◆ EXCERPT
—————
Personal information
- Born: January 4, 1994 (age 32) Lagos, Nigeria
- Listed height: 6 ft 0 in (1.83 m)
- Listed weight: 231 lb (105 kg)

Career information
- High school: Mansfield Summit (Arlington, Texas, U.S.)
- College: Texas Tech
- NFL draft: 2016: undrafted

Career history
- Tampa Bay Buccaneers (2016)*; BC Lions (2017); New York Jets (2018)*; BC Lions (2018); Toronto Argonauts (2019); Winnipeg Blue Bombers (2020); Ottawa Redblacks (2021); BC Lions (2022); Montreal Alouettes (2022); Calgary Stampeders (2023–2024); BC Lions (2025); Montreal Alouettes (2026–present);
- * Offseason and/or practice squad member only

Awards and highlights
- CFL All-Star (2023); CFL West All-Star (2023);

Career CFL statistics as of 2025
- Games played: 118
- DT–STT: 568–44
- Sacks: 6
- Interceptions: 7
- Forced Fumbles: 7
- Stats at CFL.ca
- Stats at Pro Football Reference

= Micah Awe =

American gridiron football player (born 1994)

Micah Awe (born January 4, 1994) is a Nigerian professional gridiron football linebacker for the Montreal Alouettes of the Canadian Football League (CFL). He played college football at Texas Tech. Awe has been a member of the Tampa Bay Buccaneers, New York Jets, Toronto Argonauts, Winnipeg Blue Bombers, Ottawa Redblacks, Calgary Stampeders, and BC Lions.

== College career ==
Awe accumulated 171 solo tackles over 51 games for the Texas Tech Red Raiders including 77 stops as a senior and defensive captain in 2015.
—————
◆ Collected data
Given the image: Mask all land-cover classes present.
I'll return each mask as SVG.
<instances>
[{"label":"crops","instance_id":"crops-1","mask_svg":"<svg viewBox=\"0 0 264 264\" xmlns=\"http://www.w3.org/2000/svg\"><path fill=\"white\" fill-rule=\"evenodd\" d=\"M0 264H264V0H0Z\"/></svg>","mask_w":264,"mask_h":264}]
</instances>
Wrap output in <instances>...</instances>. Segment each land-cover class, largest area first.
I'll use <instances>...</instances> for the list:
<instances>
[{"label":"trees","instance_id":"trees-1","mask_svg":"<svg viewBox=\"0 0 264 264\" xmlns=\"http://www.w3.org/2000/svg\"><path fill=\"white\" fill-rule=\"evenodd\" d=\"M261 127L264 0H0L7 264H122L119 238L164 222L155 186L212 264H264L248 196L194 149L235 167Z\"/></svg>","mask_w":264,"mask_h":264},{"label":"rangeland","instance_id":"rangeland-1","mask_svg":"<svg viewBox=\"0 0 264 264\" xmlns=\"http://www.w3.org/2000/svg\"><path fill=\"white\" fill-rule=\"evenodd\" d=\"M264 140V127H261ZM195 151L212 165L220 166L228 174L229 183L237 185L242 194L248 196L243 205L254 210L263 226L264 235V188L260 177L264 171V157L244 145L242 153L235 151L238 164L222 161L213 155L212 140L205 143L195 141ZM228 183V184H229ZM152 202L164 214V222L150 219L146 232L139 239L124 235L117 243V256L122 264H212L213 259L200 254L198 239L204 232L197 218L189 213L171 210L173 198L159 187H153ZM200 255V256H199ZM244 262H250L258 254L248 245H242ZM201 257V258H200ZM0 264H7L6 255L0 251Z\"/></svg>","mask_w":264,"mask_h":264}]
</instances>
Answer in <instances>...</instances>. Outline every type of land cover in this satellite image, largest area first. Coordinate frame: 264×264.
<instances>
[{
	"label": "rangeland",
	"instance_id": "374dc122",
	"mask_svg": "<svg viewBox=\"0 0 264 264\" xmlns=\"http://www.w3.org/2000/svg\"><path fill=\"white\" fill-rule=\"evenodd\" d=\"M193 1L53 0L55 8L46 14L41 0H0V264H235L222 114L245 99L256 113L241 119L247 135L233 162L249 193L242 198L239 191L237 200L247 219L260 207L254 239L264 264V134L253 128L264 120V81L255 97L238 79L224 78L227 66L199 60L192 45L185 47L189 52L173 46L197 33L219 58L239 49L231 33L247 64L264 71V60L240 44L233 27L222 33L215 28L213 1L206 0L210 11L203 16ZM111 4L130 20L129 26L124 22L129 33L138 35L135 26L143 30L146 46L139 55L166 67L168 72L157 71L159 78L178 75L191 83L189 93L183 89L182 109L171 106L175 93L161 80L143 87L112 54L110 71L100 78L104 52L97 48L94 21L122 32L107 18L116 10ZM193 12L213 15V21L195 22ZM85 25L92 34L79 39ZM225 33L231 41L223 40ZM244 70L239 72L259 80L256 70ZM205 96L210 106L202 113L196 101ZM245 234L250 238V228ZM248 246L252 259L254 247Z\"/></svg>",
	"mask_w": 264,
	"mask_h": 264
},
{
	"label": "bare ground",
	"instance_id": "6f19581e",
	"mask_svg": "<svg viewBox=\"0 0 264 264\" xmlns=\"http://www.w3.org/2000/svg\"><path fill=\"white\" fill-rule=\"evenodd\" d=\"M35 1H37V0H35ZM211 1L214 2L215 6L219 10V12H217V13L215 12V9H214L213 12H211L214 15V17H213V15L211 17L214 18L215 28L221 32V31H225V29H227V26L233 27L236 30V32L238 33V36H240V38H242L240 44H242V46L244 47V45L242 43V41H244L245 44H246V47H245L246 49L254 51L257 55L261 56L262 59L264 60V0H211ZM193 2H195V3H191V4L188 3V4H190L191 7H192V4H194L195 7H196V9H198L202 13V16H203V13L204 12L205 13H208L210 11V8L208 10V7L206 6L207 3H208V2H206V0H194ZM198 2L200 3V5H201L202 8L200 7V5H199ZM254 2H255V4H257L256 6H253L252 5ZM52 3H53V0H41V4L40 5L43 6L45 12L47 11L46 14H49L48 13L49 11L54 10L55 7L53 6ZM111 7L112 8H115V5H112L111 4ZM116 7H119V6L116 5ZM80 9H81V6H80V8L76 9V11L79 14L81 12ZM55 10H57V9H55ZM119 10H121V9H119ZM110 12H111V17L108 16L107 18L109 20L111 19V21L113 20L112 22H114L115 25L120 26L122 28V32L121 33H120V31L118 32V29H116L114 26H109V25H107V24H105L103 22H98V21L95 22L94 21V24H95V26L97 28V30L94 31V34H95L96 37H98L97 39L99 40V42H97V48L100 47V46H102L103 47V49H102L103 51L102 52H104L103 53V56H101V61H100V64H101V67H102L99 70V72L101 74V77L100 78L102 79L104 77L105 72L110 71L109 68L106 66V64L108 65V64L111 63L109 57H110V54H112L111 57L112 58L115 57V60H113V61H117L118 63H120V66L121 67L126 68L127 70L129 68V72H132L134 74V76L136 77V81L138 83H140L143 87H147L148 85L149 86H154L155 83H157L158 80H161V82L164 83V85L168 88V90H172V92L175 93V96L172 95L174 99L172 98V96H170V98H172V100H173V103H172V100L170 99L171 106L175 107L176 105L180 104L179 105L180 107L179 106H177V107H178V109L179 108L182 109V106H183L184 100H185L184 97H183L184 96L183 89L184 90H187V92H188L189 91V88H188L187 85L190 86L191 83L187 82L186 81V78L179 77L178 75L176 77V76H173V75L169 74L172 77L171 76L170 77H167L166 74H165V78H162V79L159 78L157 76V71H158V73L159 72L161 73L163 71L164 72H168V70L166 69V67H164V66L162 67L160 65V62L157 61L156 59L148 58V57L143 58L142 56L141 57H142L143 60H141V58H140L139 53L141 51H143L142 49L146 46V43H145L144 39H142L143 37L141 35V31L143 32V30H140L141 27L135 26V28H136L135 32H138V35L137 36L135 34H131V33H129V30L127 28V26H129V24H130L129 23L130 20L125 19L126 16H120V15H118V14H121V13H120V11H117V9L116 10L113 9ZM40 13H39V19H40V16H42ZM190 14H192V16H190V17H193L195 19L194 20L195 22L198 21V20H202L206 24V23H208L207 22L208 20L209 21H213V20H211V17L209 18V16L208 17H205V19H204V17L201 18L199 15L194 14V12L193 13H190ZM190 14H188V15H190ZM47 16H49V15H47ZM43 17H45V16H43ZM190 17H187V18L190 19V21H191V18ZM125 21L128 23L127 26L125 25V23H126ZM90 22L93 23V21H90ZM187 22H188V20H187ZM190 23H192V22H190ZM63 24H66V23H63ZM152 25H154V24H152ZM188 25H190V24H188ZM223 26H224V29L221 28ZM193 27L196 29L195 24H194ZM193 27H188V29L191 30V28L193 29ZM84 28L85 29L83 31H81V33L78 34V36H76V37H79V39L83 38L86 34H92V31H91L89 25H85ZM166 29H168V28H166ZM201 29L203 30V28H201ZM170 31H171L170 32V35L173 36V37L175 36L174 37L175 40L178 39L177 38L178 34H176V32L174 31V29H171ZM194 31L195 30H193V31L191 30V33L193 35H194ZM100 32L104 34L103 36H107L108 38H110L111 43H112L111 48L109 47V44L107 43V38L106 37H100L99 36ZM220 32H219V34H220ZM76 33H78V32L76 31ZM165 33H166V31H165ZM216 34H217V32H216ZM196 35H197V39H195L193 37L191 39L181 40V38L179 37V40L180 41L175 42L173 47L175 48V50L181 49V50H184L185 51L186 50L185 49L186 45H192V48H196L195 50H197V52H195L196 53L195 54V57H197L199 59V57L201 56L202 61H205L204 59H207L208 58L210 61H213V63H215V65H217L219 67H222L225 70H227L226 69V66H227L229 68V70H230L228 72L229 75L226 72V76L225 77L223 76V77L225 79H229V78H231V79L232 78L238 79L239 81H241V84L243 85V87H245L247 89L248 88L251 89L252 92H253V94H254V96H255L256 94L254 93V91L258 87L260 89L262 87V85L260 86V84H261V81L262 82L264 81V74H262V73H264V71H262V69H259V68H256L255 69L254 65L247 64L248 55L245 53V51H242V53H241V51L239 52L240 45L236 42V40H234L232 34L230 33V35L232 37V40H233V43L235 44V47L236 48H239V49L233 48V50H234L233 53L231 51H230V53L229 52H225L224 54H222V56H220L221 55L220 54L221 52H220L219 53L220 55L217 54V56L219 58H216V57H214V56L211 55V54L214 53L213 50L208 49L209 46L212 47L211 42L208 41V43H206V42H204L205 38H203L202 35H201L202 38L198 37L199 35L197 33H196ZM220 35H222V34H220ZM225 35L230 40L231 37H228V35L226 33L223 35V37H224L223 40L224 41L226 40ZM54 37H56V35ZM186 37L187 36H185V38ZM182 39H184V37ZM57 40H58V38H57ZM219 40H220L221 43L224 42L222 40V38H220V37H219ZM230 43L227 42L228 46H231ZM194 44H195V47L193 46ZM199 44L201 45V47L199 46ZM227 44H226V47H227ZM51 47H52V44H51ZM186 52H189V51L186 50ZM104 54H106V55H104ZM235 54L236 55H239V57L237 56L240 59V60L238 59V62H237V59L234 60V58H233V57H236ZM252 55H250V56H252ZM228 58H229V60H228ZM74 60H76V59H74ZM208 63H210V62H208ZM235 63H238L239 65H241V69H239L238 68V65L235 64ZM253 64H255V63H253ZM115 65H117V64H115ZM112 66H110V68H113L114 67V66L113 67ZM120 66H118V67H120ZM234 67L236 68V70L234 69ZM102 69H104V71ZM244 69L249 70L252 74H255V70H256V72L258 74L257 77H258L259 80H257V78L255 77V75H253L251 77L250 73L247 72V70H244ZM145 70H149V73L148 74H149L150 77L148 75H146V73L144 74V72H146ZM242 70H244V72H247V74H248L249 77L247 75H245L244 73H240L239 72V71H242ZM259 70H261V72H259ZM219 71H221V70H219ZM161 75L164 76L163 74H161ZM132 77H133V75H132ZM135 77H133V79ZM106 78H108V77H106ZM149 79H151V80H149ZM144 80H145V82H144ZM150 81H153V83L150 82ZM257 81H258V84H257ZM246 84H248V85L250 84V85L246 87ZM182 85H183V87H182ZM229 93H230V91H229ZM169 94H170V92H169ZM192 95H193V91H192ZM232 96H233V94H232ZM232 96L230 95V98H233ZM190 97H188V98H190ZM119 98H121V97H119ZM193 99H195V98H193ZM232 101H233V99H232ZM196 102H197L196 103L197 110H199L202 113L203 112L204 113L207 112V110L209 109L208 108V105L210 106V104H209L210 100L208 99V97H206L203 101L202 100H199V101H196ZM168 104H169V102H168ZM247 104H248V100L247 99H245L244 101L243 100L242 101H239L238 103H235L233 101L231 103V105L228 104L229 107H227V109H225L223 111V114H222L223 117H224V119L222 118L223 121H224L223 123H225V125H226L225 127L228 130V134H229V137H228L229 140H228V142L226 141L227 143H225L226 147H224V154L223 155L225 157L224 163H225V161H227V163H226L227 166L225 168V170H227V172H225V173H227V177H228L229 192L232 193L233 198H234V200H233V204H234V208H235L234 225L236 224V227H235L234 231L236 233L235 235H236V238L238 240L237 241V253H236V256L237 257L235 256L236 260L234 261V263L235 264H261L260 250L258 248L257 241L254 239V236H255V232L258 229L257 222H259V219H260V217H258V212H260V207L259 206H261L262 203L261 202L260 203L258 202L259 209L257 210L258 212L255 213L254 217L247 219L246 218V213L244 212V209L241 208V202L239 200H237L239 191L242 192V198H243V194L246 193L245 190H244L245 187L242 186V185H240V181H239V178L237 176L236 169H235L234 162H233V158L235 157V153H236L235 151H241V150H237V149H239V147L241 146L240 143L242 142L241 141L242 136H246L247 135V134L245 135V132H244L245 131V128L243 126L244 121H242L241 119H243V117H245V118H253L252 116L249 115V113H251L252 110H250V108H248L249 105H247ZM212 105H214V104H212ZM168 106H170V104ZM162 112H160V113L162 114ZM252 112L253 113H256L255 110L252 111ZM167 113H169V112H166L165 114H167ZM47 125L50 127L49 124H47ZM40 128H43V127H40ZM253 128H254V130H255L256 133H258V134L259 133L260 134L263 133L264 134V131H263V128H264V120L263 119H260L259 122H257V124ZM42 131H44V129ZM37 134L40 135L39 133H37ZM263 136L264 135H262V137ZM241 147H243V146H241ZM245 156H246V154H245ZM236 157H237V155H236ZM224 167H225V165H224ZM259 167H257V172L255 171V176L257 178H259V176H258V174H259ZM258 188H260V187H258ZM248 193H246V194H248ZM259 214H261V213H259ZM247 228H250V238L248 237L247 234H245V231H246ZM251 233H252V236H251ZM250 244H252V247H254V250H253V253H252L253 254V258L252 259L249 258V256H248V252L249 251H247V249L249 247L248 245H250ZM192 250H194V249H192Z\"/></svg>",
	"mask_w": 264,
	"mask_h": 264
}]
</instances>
—————
◆ QUESTIONS TO ANSWER
[a] How many solo tackles does the Micah Awe profile say he recorded for the Texas Tech Red Raiders, and over how many games?
[b] Write out everything in the Micah Awe profile from "American gridiron football" down to "and BC Lions.".

◆ EXPECTED RESPONSES
[a] 171 solo tackles over 51 games.

[b]
American gridiron football player (born 1994)

Micah Awe (born January 4, 1994) is a Nigerian professional gridiron football linebacker for the Montreal Alouettes of the Canadian Football League (CFL). He played college football at Texas Tech. Awe has been a member of the Tampa Bay Buccaneers, New York Jets, Toronto Argonauts, Winnipeg Blue Bombers, Ottawa Redblacks, Calgary Stampeders, and BC Lions.